= Page excerpt =
————————

Apple Group Ltd. v. Medina Cty. Bd. of Revision (Slip Opinion)

2014 Ohio 2381, 12 N.E.3d 1188, 139 Ohio St. 3d 434
CourtOhio Supreme Court
DecidedJune 10, 2014
Docket2013-0149
StatusPublished
Cited by10 cases

This text of 2014 Ohio 2381 (Apple Group Ltd. v. Medina Cty. Bd. of Revision (Slip Opinion)) is published on Counsel Stack Legal Research, covering Ohio Supreme Court primary law. Counsel Stack provides free access to over 12 million legal documents including statutes, case law, regulations, and constitutions.

Bluebook
Apple Group Ltd. v. Medina Cty. Bd. of Revision (Slip Opinion), 2014 Ohio 2381, 12 N.E.3d 1188, 139 Ohio St. 3d 434 (Ohio 2014).

Opinions

Per Curiam.

{¶ 1} This real-property-valuation case concerns the proper valuation of unbuilt lots in a residential subdivision for tax year 2008. The Board of Tax Appeals (“BTA”) rejected the comparable-sales appraisal submitted by the taxpayer, Apple Group Ltd., and because it concluded that the taxpayer had failed to discharge its burden of showing a different value, the BTA reverted to the county’s valuation of the parcels. Contrary to the BTA’s analysis, we conclude that Apple Group presented evidence that negated the auditor’s determination of value and that triggered the BTA’s duty to perform an independent valuation of the property for tax year 2008. The BTA then had the duty to determine whether to carry a new valuation for 2008 forward to tax year 2009. As for tax year 2010, the BTA properly decided that that tax year lay beyond the scope of inquiry in this case. We therefore affirm in part, reverse in part, and remand for further proceedings.

Facts

{¶ 2} At issue are 13 residential lots improved for building (road access, city water, natural gas, electric, and telephone service available to each lot), but without any houses built on them as of the lien dates at issue. The lots are part of a subdivision called Trophy Club in Medina County that includes lots not at issue.

{¶ 3} In Medina County, 2007 was a reappraisal year, but on the lien date for tax year 2007 (January 1, 2007), the lots at issue were part of a larger tract. According to the property record cards, that larger tract was subdivided into the current lots in June 2007. That created the need for the auditor to assign individual values to the 13 individual lots for the first time in the 2008 tax year. Based on comparable sales from the Trophy Club subdivision, the auditor set the value of each lot at $105,000. (Because the lots were unbuilt, there was of course no building value to assign.)

————————

= Data shown =

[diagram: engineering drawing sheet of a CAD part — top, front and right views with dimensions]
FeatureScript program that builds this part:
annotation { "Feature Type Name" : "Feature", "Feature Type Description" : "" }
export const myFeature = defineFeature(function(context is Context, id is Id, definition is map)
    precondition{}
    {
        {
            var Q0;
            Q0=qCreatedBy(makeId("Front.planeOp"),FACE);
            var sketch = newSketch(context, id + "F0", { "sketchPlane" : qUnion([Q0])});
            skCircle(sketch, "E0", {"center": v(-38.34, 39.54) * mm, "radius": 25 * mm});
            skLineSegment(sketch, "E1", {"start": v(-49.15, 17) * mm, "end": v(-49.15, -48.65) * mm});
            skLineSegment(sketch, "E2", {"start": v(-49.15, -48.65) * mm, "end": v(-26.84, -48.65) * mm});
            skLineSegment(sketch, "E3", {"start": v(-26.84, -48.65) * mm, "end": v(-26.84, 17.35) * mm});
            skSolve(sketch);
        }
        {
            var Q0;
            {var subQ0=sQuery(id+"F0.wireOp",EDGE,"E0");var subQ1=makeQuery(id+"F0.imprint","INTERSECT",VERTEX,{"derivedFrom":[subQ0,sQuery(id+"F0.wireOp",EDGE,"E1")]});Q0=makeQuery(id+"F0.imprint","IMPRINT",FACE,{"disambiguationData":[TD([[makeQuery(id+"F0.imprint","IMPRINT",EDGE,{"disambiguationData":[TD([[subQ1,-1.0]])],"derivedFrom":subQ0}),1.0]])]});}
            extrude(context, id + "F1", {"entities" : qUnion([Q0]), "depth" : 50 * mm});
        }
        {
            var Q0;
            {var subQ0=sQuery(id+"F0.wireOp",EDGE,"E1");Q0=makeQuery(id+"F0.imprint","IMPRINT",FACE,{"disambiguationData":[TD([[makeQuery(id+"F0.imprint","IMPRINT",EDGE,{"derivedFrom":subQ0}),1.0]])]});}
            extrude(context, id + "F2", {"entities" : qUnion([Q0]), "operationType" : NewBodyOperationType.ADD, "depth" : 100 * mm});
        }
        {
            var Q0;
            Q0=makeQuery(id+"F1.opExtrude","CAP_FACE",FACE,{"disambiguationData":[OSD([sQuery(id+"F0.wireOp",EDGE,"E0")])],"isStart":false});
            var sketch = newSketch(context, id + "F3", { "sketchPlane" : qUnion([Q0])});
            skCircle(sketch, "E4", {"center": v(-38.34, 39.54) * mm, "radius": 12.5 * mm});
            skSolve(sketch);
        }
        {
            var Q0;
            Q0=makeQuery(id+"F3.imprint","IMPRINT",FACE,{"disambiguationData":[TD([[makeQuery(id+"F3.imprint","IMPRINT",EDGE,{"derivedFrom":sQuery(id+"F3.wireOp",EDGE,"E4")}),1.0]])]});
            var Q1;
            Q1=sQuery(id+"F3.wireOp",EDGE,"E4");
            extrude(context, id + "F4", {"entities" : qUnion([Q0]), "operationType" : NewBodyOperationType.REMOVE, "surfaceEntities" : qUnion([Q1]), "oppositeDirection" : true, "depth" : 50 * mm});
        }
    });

————————

= What the exercise asks =
Say whether each statement below agrees with the property-valuation opinion above. Answer yes or no for each, and quote the words from the opinion that decide it.
(a) The auditor set the value of each lot at $105,000.
(b) Houses had been built on the 13 lots as of the lien dates at issue.
(c) The Board of Tax Appeals accepted the comparable-sales appraisal that Apple Group submitted.

= Answer box =
(a) Yes: "the auditor set the value of each lot at $105,000."
(b) No: "without any houses built on them as of the lien dates at issue."
(c) No: "The Board of Tax Appeals (“BTA”) rejected the comparable-sales appraisal submitted by the taxpayer, Apple Group Ltd."